Input START

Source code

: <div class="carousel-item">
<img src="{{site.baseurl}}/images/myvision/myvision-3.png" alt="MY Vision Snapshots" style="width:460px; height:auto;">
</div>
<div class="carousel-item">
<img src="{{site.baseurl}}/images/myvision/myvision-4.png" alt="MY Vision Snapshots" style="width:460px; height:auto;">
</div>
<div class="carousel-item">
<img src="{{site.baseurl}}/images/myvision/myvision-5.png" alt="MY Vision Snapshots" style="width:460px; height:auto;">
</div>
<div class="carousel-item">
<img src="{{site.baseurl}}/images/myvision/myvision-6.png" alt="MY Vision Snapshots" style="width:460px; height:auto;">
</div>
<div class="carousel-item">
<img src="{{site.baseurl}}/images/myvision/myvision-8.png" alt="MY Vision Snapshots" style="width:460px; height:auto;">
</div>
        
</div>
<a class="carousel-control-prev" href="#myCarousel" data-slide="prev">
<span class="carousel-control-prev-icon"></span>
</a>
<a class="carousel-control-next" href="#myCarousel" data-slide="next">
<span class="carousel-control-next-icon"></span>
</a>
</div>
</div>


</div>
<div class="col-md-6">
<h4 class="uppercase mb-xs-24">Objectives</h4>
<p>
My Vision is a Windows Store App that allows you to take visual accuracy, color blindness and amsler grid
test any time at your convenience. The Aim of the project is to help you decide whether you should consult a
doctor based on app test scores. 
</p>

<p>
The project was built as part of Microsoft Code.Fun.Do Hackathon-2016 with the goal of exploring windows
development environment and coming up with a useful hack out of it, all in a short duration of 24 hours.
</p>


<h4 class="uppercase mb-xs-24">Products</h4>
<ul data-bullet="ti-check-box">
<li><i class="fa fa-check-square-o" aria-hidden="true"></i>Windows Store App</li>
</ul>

Input END

* [Problem to solve]
Edit the items above so that each "MY Vision Snapshots" becomes "My Vision Screenshots", with everything else left unchanged.

* [Exercise response]
Source code

: <div class="carousel-item">
<img src="{{site.baseurl}}/images/myvision/myvision-3.png" alt="My Vision Screenshots" style="width:460px; height:auto;">
</div>
<div class="carousel-item">
<img src="{{site.baseurl}}/images/myvision/myvision-4.png" alt="My Vision Screenshots" style="width:460px; height:auto;">
</div>
<div class="carousel-item">
<img src="{{site.baseurl}}/images/myvision/myvision-5.png" alt="My Vision Screenshots" style="width:460px; height:auto;">
</div>
<div class="carousel-item">
<img src="{{site.baseurl}}/images/myvision/myvision-6.png" alt="My Vision Screenshots" style="width:460px; height:auto;">
</div>
<div class="carousel-item">
<img src="{{site.baseurl}}/images/myvision/myvision-8.png" alt="My Vision Screenshots" style="width:460px; height:auto;">
</div>
        
</div>
<a class="carousel-control-prev" href="#myCarousel" data-slide="prev">
<span class="carousel-control-prev-icon"></span>
</a>
<a class="carousel-control-next" href="#myCarousel" data-slide="next">
<span class="carousel-control-next-icon"></span>
</a>
</div>
</div>


</div>
<div class="col-md-6">
<h4 class="uppercase mb-xs-24">Objectives</h4>
<p>
My Vision is a Windows Store App that allows you to take visual accuracy, color blindness and amsler grid
test any time at your convenience. The Aim of the project is to help you decide whether you should consult a
doctor based on app test scores. 
</p>

<p>
The project was built as part of Microsoft Code.Fun.Do Hackathon-2016 with the goal of exploring windows
development environment and coming up with a useful hack out of it, all in a short duration of 24 hours.
</p>


<h4 class="uppercase mb-xs-24">Products</h4>
<ul data-bullet="ti-check-box">
<li><i class="fa fa-check-square-o" aria-hidden="true"></i>Windows Store App</li>
</ul>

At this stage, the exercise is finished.